Japanese giant will remain involved in power plant’s development

Moorside nuclear competition - FaulknerBrowns

Toshiba has ruled out involvement in the construction of the Moorside nuclear plant that the company is developing in Cumbria.

As part of a wider announcement on the future of its troubled nuclear power business yesterday, Toshiba said that while it will continue to participate in the project, it is not “carrying out actual construction work”.

Toshiba holds a 60% stake in NuGen, the company that has been set up to develop the £10bn Moorside project, designed to deliver 3.8 GW of electricity per annum into the National Grid. The site of the proposed plant is near Sellafield, which was the location of the world’s first large scale, commercial nuclear power station.

The decision not to be involved in the construction of Moorside reflects a wider push by Toshiba to exit the nuclear construction market outside of Japan.

Setting out its future activity in the nuclear power business, Toshiba has said it will focus on supplying equipment and engineering services to new plants.

The company will also remain involved in what it describes as the highly profitable and stable provision of nuclear fuel services.

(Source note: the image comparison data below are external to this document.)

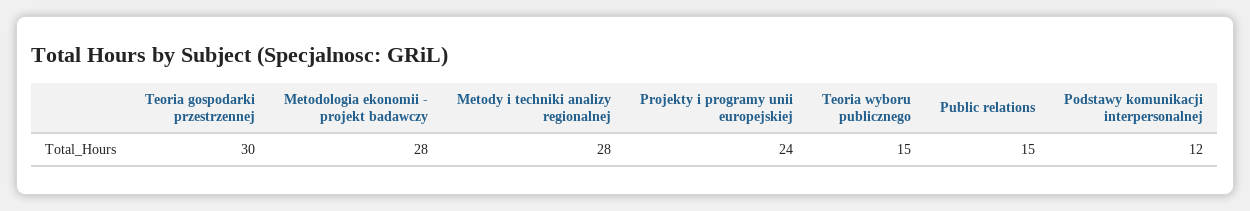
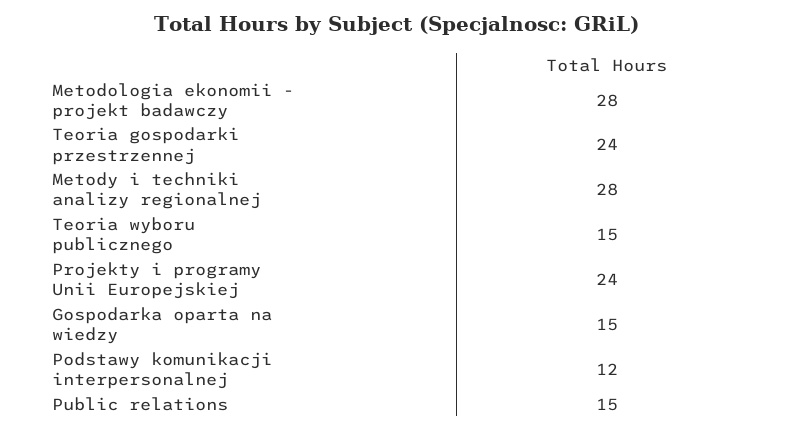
  {
-   "Teoria gospodarki przestrzennej": 30,
+   "Teoria gospodarki przestrzennej": 24,
    "Metodologia ekonomii - projekt badawczy": 28,
    "Metody i techniki analizy regionalnej": 28,
    "Projekty i programy unii europejskiej": 24,
    "Teoria wyboru publicznego": 15,
    "Public relations": 15,
-   "Podstawy komunikacji interpersonalnej": 12
+   "Podstawy komunikacji interpersonalnej": 12,
+   "Gospodarka oparta na wiedzy": 15
  }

Toshiba also admitted that it will have to write off losses of $6bn resulting from mammoth cost over-runs on two atomic plants in the USA being built by its nuclear construction arm Westinghouse. The troubled plants, the first to be developed in the USA in 30 years, use the same AP1000 model reactors that Toshiba plans to use in the Moorside project that the company holds a 60% stake in.

The scale of the problems in the Toshiba’s nuclear business triggered the resignation of the company’s chairman Shigenori Shiga with effect from February 15. Shiga said that he was taking responsibility for the financial problems in Toshiba’s Westinghouse business.